# Toshiba 281C Double-Side Scanning and File Format



## ejunussov (May 2, 2008)

Is there any way to scan double-sided pages in Toshiba 281C? There only seems to be an option for single-side page scanning. 

Another question I have is regarding selection of the default scan file format. My machine always defaults on tiff. Is there any way to default on pdf?

Thank you in advance,

Ed


----------



## TheCopierGuru (May 2, 2008)

You simple press USER FUNCTIONS button, then selected the USER tab. Press the SCAN icon. There on the right you will see 2 sided scan. Select BOOK to scan both sides of an original.

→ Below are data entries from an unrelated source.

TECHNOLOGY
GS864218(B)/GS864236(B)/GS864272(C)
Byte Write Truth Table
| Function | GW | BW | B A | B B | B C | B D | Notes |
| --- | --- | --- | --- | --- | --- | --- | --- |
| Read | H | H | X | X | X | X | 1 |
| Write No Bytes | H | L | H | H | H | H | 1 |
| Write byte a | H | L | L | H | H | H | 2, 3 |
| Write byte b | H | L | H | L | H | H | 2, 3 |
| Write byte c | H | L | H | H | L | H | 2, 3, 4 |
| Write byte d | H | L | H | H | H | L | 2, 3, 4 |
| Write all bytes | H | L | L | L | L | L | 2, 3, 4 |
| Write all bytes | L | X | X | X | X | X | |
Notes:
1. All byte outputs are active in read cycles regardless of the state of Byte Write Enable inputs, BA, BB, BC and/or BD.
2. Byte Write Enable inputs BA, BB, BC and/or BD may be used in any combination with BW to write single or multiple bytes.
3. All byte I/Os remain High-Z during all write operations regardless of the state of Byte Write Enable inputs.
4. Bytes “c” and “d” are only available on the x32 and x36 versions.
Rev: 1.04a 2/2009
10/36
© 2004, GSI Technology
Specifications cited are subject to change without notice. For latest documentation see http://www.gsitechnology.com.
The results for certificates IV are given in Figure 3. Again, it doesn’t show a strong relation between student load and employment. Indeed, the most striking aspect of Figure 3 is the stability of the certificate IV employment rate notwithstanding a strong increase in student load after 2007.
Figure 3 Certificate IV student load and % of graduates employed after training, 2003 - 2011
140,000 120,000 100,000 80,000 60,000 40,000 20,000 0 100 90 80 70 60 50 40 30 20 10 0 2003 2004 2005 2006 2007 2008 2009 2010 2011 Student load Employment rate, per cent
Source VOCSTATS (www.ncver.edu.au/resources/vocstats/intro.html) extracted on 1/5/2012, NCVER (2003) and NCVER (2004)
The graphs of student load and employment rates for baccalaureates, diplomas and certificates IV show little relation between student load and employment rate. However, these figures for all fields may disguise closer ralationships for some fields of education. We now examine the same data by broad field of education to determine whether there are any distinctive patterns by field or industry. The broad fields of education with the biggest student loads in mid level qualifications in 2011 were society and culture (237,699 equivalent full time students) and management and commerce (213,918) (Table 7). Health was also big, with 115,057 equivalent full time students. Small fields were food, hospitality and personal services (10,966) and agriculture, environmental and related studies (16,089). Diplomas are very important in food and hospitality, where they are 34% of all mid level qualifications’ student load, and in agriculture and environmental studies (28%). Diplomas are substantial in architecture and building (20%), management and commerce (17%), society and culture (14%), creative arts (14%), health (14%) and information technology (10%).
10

If you are scanning from a template let me know and I will tell you how to modify the template in Top Access. 

Also, if you need the user's manual, request it on my forum at thecopierguru.com and I will attach it to a private message to you.

TheCopierGuru.com


----------



## ejunussov (May 2, 2008)

Thank you very much, it worked.

Would you know how to make pdf the default format when scanning?

Ed


----------



## TheCopierGuru (May 2, 2008)

Shut your machine down. Hold down the 0 and 8 keys at the same time while you turn the copier on and keep them held until you hear a beep then let to of the keys. You will be in adjust mode.

Enter 219 and press start. 
Change the 0 to a 1 and press start.
Hold down the energy saver button and keep it held until the machine automatically turns itself off (you will hear a series of beeps while it is shutting down).

Adjust mode is a powerful tool that should only be used by a trained and qualified technician; so what ever you do, don't experiment. Only follow the directions I gave.


----------



## ejunussov (May 2, 2008)

Thank you very much TheCopierGuru! The code worked fine. The only deviation I had was that my JPEG option is now greyed out. Is it an intended consequence? I never use JPEG for scanning, but in case I want to go back, is there a code for that?

Ed


----------



## TheCopierGuru (May 2, 2008)

The code that you set causes the default to be PDF when you are in black and white mode. I believe if you put your copier in full color mode your jpeg icon will be available.


----------



## ejunussov (May 2, 2008)

You are right, TheCopierGuru. Thanks a lot!

Ed


----------